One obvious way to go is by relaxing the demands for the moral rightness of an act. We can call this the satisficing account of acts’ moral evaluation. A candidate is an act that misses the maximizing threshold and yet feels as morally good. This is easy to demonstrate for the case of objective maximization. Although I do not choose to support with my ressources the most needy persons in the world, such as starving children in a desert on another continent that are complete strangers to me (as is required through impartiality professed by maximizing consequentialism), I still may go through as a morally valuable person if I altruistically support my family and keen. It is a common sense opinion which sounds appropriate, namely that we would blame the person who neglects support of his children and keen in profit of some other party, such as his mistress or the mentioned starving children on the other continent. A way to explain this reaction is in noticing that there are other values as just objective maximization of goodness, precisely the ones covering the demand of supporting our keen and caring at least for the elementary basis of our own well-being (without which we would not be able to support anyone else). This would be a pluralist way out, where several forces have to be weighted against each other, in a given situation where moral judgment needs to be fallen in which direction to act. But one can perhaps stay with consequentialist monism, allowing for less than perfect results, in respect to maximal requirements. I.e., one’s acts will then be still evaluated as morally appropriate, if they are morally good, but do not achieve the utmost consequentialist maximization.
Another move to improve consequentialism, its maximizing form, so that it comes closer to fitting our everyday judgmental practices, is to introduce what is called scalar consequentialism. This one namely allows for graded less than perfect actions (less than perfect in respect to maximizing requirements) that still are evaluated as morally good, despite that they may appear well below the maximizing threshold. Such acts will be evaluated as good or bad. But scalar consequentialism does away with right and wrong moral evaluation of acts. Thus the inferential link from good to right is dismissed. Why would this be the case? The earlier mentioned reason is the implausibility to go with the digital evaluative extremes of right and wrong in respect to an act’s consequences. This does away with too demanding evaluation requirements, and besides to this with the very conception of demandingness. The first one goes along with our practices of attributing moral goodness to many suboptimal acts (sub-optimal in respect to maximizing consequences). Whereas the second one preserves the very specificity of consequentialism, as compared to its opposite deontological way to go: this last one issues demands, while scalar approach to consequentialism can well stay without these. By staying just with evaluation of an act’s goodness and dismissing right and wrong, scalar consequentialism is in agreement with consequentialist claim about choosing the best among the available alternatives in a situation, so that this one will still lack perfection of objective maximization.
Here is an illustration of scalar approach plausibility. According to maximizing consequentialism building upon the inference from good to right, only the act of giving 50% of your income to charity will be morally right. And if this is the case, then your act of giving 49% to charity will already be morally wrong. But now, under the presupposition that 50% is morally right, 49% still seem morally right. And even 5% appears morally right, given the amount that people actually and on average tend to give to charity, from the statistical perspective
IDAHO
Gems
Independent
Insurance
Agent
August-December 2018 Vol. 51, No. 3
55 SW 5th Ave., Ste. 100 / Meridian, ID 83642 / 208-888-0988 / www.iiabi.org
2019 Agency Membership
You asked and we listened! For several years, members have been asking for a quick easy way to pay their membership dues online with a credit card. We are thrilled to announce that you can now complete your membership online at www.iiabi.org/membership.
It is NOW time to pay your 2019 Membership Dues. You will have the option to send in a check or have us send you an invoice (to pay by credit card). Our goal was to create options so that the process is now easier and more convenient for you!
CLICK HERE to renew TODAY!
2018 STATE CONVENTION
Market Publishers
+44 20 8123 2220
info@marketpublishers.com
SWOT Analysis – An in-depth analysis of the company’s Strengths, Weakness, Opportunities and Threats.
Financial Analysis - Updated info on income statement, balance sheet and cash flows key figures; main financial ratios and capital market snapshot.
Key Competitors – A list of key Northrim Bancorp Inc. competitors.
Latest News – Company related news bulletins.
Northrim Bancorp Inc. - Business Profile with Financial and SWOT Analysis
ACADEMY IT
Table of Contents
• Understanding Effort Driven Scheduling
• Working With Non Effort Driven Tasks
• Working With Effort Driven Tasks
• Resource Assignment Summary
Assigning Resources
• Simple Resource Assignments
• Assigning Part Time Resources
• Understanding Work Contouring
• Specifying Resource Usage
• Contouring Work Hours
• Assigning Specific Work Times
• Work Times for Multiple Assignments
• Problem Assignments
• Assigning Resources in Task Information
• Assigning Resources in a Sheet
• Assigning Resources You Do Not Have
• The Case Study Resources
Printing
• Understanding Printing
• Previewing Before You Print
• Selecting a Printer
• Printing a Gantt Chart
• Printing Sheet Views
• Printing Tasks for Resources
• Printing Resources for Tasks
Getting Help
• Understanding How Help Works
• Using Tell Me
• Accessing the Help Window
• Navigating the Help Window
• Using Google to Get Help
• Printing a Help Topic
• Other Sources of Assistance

▶ _TRY IT_
The full set of records must be transcribed character for character.

▶ _OUTPUT BELOW_
One obvious way to go is by relaxing the demands for the moral rightness of an act. We can call this the satisficing account of acts’ moral evaluation. A candidate is an act that misses the maximizing threshold and yet feels as morally good. This is easy to demonstrate for the case of objective maximization. Although I do not choose to support with my ressources the most needy persons in the world, such as starving children in a desert on another continent that are complete strangers to me (as is required through impartiality professed by maximizing consequentialism), I still may go through as a morally valuable person if I altruistically support my family and keen. It is a common sense opinion which sounds appropriate, namely that we would blame the person who neglects support of his children and keen in profit of some other party, such as his mistress or the mentioned starving children on the other continent. A way to explain this reaction is in noticing that there are other values as just objective maximization of goodness, precisely the ones covering the demand of supporting our keen and caring at least for the elementary basis of our own well-being (without which we would not be able to support anyone else). This would be a pluralist way out, where several forces have to be weighted against each other, in a given situation where moral judgment needs to be fallen in which direction to act. But one can perhaps stay with consequentialist monism, allowing for less than perfect results, in respect to maximal requirements. I.e., one’s acts will then be still evaluated as morally appropriate, if they are morally good, but do not achieve the utmost consequentialist maximization.
Another move to improve consequentialism, its maximizing form, so that it comes closer to fitting our everyday judgmental practices, is to introduce what is called scalar consequentialism. This one namely allows for graded less than perfect actions (less than perfect in respect to maximizing requirements) that still are evaluated as morally good, despite that they may appear well below the maximizing threshold. Such acts will be evaluated as good or bad. But scalar consequentialism does away with right and wrong moral evaluation of acts. Thus the inferential link from good to right is dismissed. Why would this be the case? The earlier mentioned reason is the implausibility to go with the digital evaluative extremes of right and wrong in respect to an act’s consequences. This does away with too demanding evaluation requirements, and besides to this with the very conception of demandingness. The first one goes along with our practices of attributing moral goodness to many suboptimal acts (sub-optimal in respect to maximizing consequences). Whereas the second one preserves the very specificity of consequentialism, as compared to its opposite deontological way to go: this last one issues demands, while scalar approach to consequentialism can well stay without these. By staying just with evaluation of an act’s goodness and dismissing right and wrong, scalar consequentialism is in agreement with consequentialist claim about choosing the best among the available alternatives in a situation, so that this one will still lack perfection of objective maximization.
Here is an illustration of scalar approach plausibility. According to maximizing consequentialism building upon the inference from good to right, only the act of giving 50% of your income to charity will be morally right. And if this is the case, then your act of giving 49% to charity will already be morally wrong. But now, under the presupposition that 50% is morally right, 49% still seem morally right. And even 5% appears morally right, given the amount that people actually and on average tend to give to charity, from the statistical perspective
IDAHO
Gems
Independent
Insurance
Agent
August-December 2018 Vol. 51, No. 3
55 SW 5th Ave., Ste. 100 / Meridian, ID 83642 / 208-888-0988 / www.iiabi.org
2019 Agency Membership
You asked and we listened! For several years, members have been asking for a quick easy way to pay their membership dues online with a credit card. We are thrilled to announce that you can now complete your membership online at www.iiabi.org/membership.
It is NOW time to pay your 2019 Membership Dues. You will have the option to send in a check or have us send you an invoice (to pay by credit card). Our goal was to create options so that the process is now easier and more convenient for you!
CLICK HERE to renew TODAY!
2018 STATE CONVENTION
Market Publishers
+44 20 8123 2220
info@marketpublishers.com
SWOT Analysis – An in-depth analysis of the company’s Strengths, Weakness, Opportunities and Threats.
Financial Analysis - Updated info on income statement, balance sheet and cash flows key figures; main financial ratios and capital market snapshot.
Key Competitors – A list of key Northrim Bancorp Inc. competitors.
Latest News – Company related news bulletins.
Northrim Bancorp Inc. - Business Profile with Financial and SWOT Analysis
ACADEMY IT
Table of Contents
• Understanding Effort Driven Scheduling
• Working With Non Effort Driven Tasks
• Working With Effort Driven Tasks
• Resource Assignment Summary
Assigning Resources
• Simple Resource Assignments
• Assigning Part Time Resources
• Understanding Work Contouring
• Specifying Resource Usage
• Contouring Work Hours
• Assigning Specific Work Times
• Work Times for Multiple Assignments
• Problem Assignments
• Assigning Resources in Task Information
• Assigning Resources in a Sheet
• Assigning Resources You Do Not Have
• The Case Study Resources
Printing
• Understanding Printing
• Previewing Before You Print
• Selecting a Printer
• Printing a Gantt Chart
• Printing Sheet Views
• Printing Tasks for Resources
• Printing Resources for Tasks
Getting Help
• Understanding How Help Works
• Using Tell Me
• Accessing the Help Window
• Navigating the Help Window
• Using Google to Get Help
• Printing a Help Topic
• Other Sources of Assistance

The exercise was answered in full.